Kendra: Now, your 2021 release, ‘David Letterman,’ is based on the foundation of time but with songs like “Bet Middler” and “Film Review,” and the video for “Hold On, My Brother” featuring over 100 movie clips, I have to ask…If you could redo the soundtrack or score of any movie from the past decade, which would it be and how would you revamp it?
Whoa Sequoia: Great question! Hmm. I don’t know necessarily: there are so many amazing film scores that have inspired me over the years. Maybe a Pixar movie or something. Maybe ‘Wall-E’. And give it a darker, more dramatic, electronic feel, instead of the minimalist, classical score. Love that movie.
Kendra: Let’s talk a bit more about a couple of those songs I just mentioned. In “Film Review” you sing, “It’s been a long month since like a week ago.” That pretty much summarizes how time has felt since March 2020. Did you ever get discouraged during those times in the past year or so when time just felt like it was dragging along?
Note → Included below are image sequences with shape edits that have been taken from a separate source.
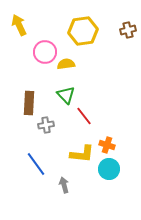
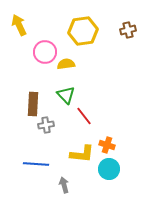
brown rectangle: moved 4 px right, 1 px down
blue line: rotated 50 degrees counterclockwise
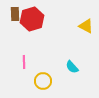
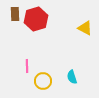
red hexagon: moved 4 px right
yellow triangle: moved 1 px left, 2 px down
pink line: moved 3 px right, 4 px down
cyan semicircle: moved 10 px down; rotated 24 degrees clockwise
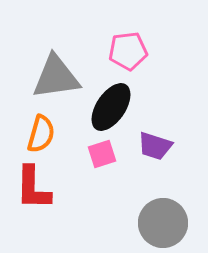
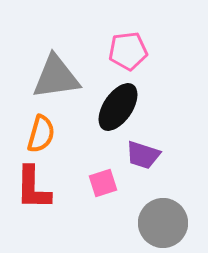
black ellipse: moved 7 px right
purple trapezoid: moved 12 px left, 9 px down
pink square: moved 1 px right, 29 px down
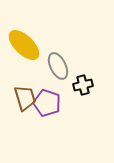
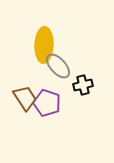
yellow ellipse: moved 20 px right; rotated 48 degrees clockwise
gray ellipse: rotated 16 degrees counterclockwise
brown trapezoid: rotated 16 degrees counterclockwise
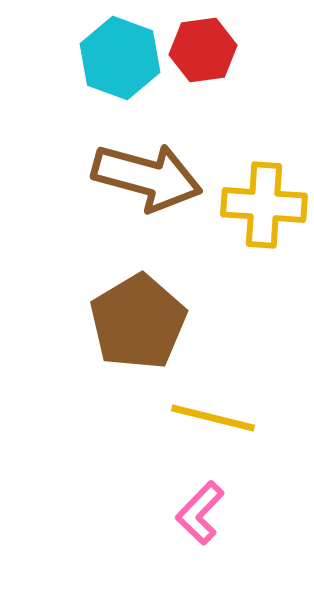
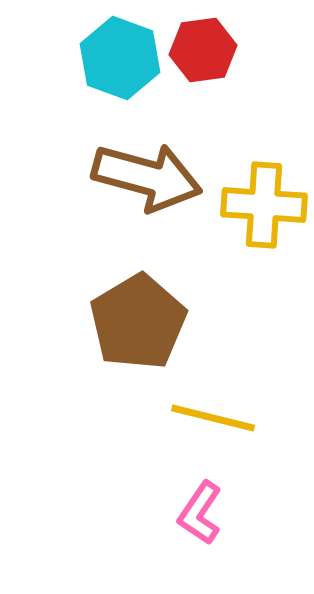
pink L-shape: rotated 10 degrees counterclockwise
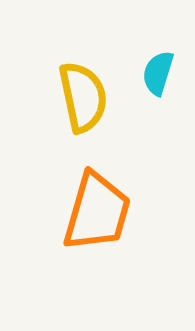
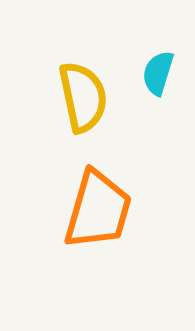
orange trapezoid: moved 1 px right, 2 px up
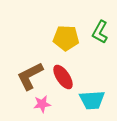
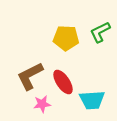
green L-shape: rotated 35 degrees clockwise
red ellipse: moved 5 px down
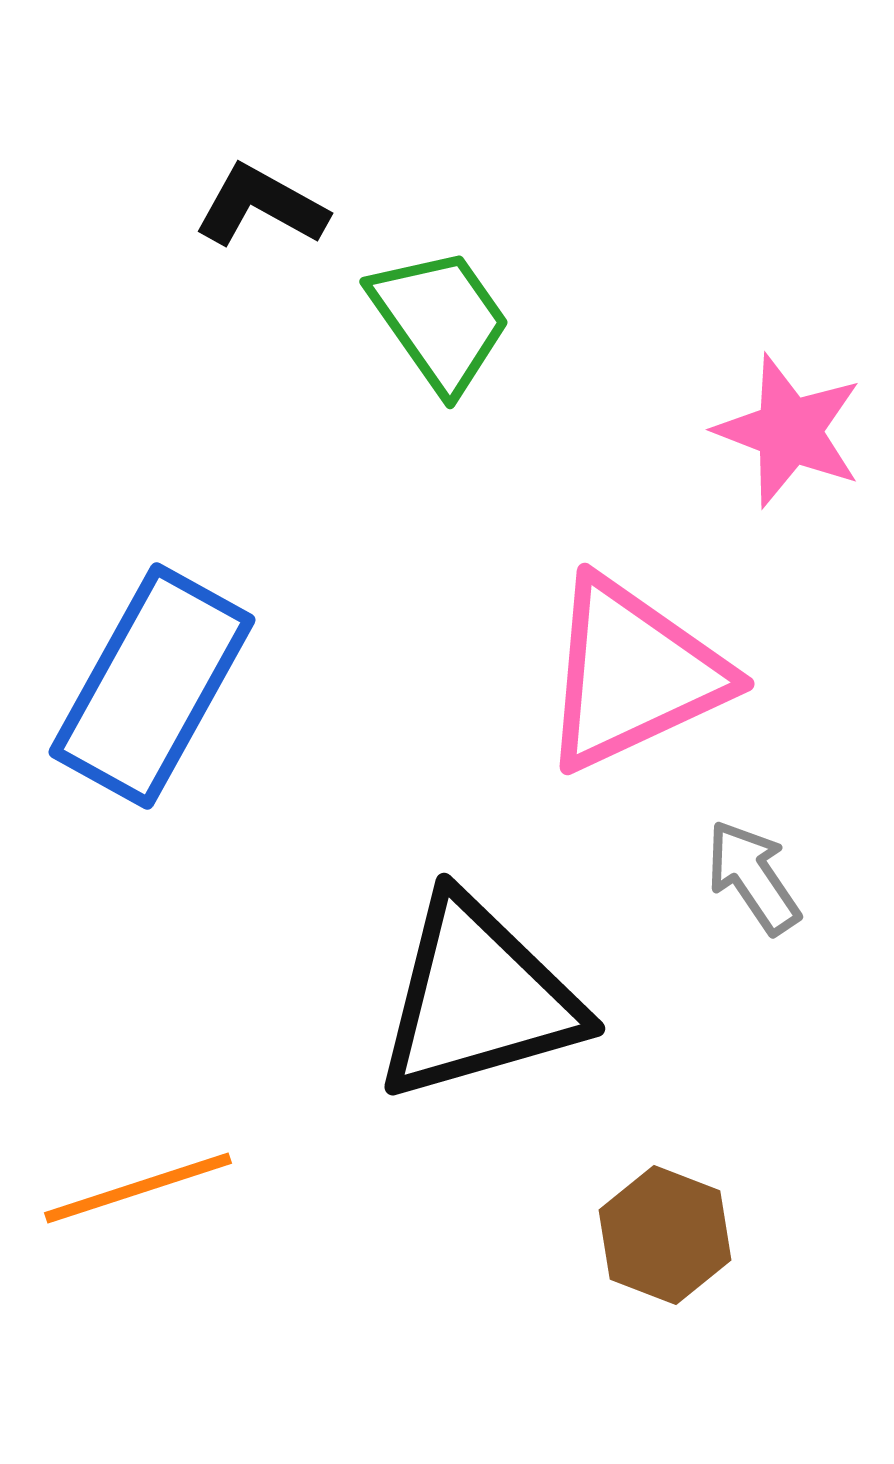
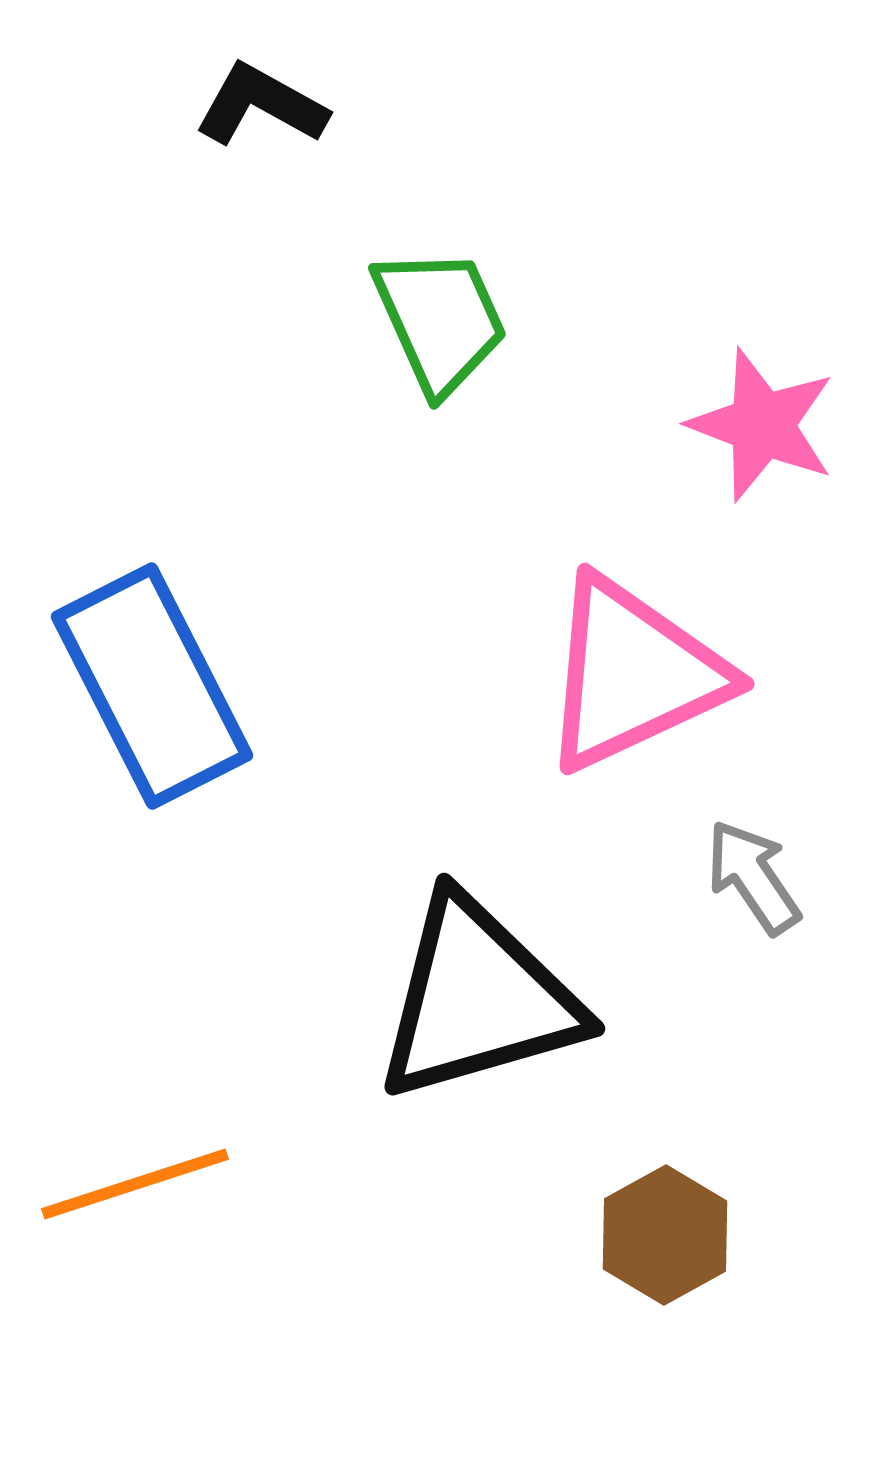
black L-shape: moved 101 px up
green trapezoid: rotated 11 degrees clockwise
pink star: moved 27 px left, 6 px up
blue rectangle: rotated 56 degrees counterclockwise
orange line: moved 3 px left, 4 px up
brown hexagon: rotated 10 degrees clockwise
Whoa Sequoia: Totally. I spent the first 6 months of the pandemic in a tiny studio apartment near the beach in Los Angeles. It was the craziest time ever – but also became oddly productive, because there was nothing else to do. I wrote two screenplays and wrote and recorded a concept album, ‘The Geyser Saga’ – 2020.
I moved to Denver a year ago. I started writing some new material pretty quickly. When I was writing that new song “Film Review” last January, we had just started to see a light at the end of the pandemic tunnel – with vaccinations on the horizon – while also knowing there was still a long, uncertain road ahead. This whole thing has been confusing, chaotic, insane. But usually when I have nothing else to do…I just hunker down and work on creative stuff. It’s sort of how I process the world.
Kendra: On top of all you do musically, you’re also an Emmy-winner TV and doc editor. How do you feel the two mediums, music and TV, play off one another in your life?
Whoa Sequoia: I think they are forever linked, in my life at least. I’ve worked as a documentary editor for a while now, and a huge part of making a scene work is the right music choice. Sometimes I’ll go through 50 different tracks until the perfect one works. Or sometimes, I’ll just score it myself.
I’ve always viewed good Film and Cinema as the ultimate art-form…when it’s done well at least. It comprises all the creative elements: acting, cinematography, storytelling, music, set design, etc. It’s all of the great artistic pursuits and lots of human collaboration meeting up for one special experience. At the same time, movies, TV, streaming content on our phones, VR… these are forever evolving visual mediums. I’m not sure what devices or aspect ratio we’ll be watching movies on in 10 years.
But music might be the most fundamental and universally human experience that exists. Maybe only besides food. We all love music. We cry and laugh to music. People get married or have funerals set to music that means something powerful to them. Music has always been there for us. And for me. And it always will be.
Kendra: With the new album ‘David Letterman’ out in November, what else can we be on the lookout for from you as we say goodbye to 2021 and hello to 2022?
Whoa Sequoia: I’ll be staying creative and staying healthy.
I wrote a movie that I’ll hopefully be filming at some point, so I’m excited to get back to some of that stuff. And on the music front, I’ve already started to write some new material for another release hopefully in another year. I might have to call that album ‘Jay Leno.’